Loving Hirsute
She hadn’t always called him “Hirsute.” She had called him John, his given name. The name Hirsute had started as a joke. This was back when he used to sleep in her bed, before they split the apartment. This was before he lost his job, before he brought home cardboard boxes.
“Hirsute,” Nina called in a sharp voice. “It smells like damp cardboard boxes in here.”
“It’s on my side, babe, leave me alone.”
Nina pulled the bed sheet aside, attached to the ceiling with thumbtacks. He looked up from his computer, pale and unshaven, and bloated on Pop Tarts as evidenced by the empty boxes surrounding him.
“Could you please knock?” He stubbed out his cigarette in an overflowing ashtray.
“Hirsute, you can’t knock on a sheet.”
She pulled the sheet back to its original position and sat down on the bed that crowded her side of the studio. The apartment was on West 4th, a pleasant tree-lined street in Manhattan. The location was ideal, but she could pace the entire length of her apartment in six steps. She and Hirsute were living in a diorama.

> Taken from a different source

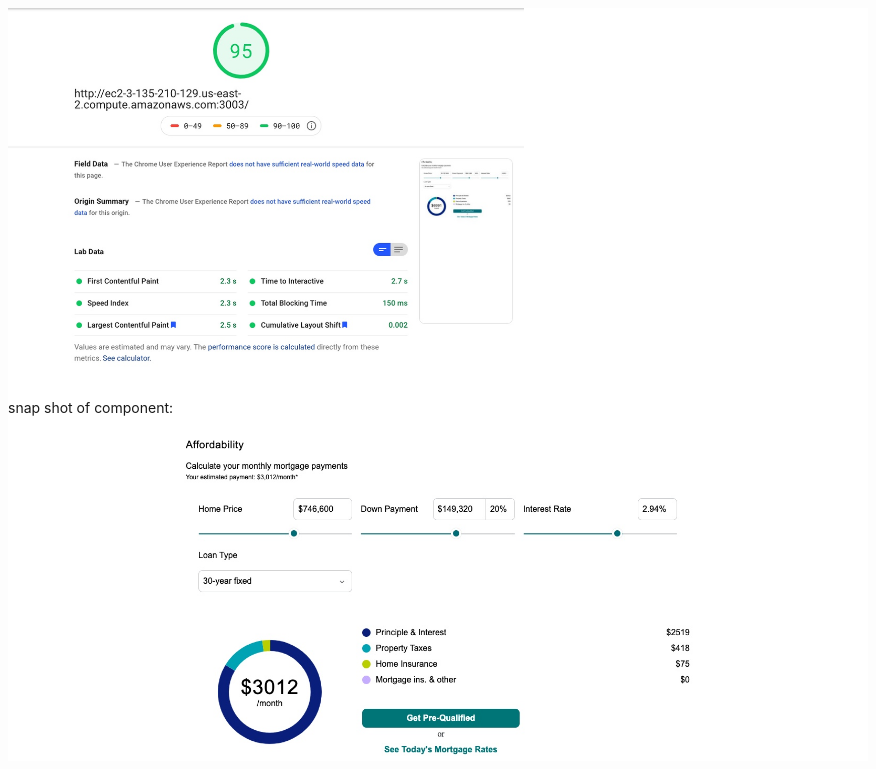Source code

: <img src="loadSpeed.jpg" width="60%"></p>

snap shot of component:
 <p align="center">
 <img src="snapShot.jpg" width="60%"></p>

Nina stared at a quote on her bulletin board above her desk. She had found the quote tucked inside a book she gave to Hirsute. Patience doesn’t always help, but impatience never does. ~ A Russian saying. Next to it she had a cozy picture of them riding on the subway. Hirsute was hanging off of the pole, his legs at a crazy angle, and her miniature head sprouted from his shoulder. His face was round and his brown hair thick and wavy. Behind him, her dark hair was pulled back in a tight ponytail and she smiled mysteriously. They were moving forward, going somewhere.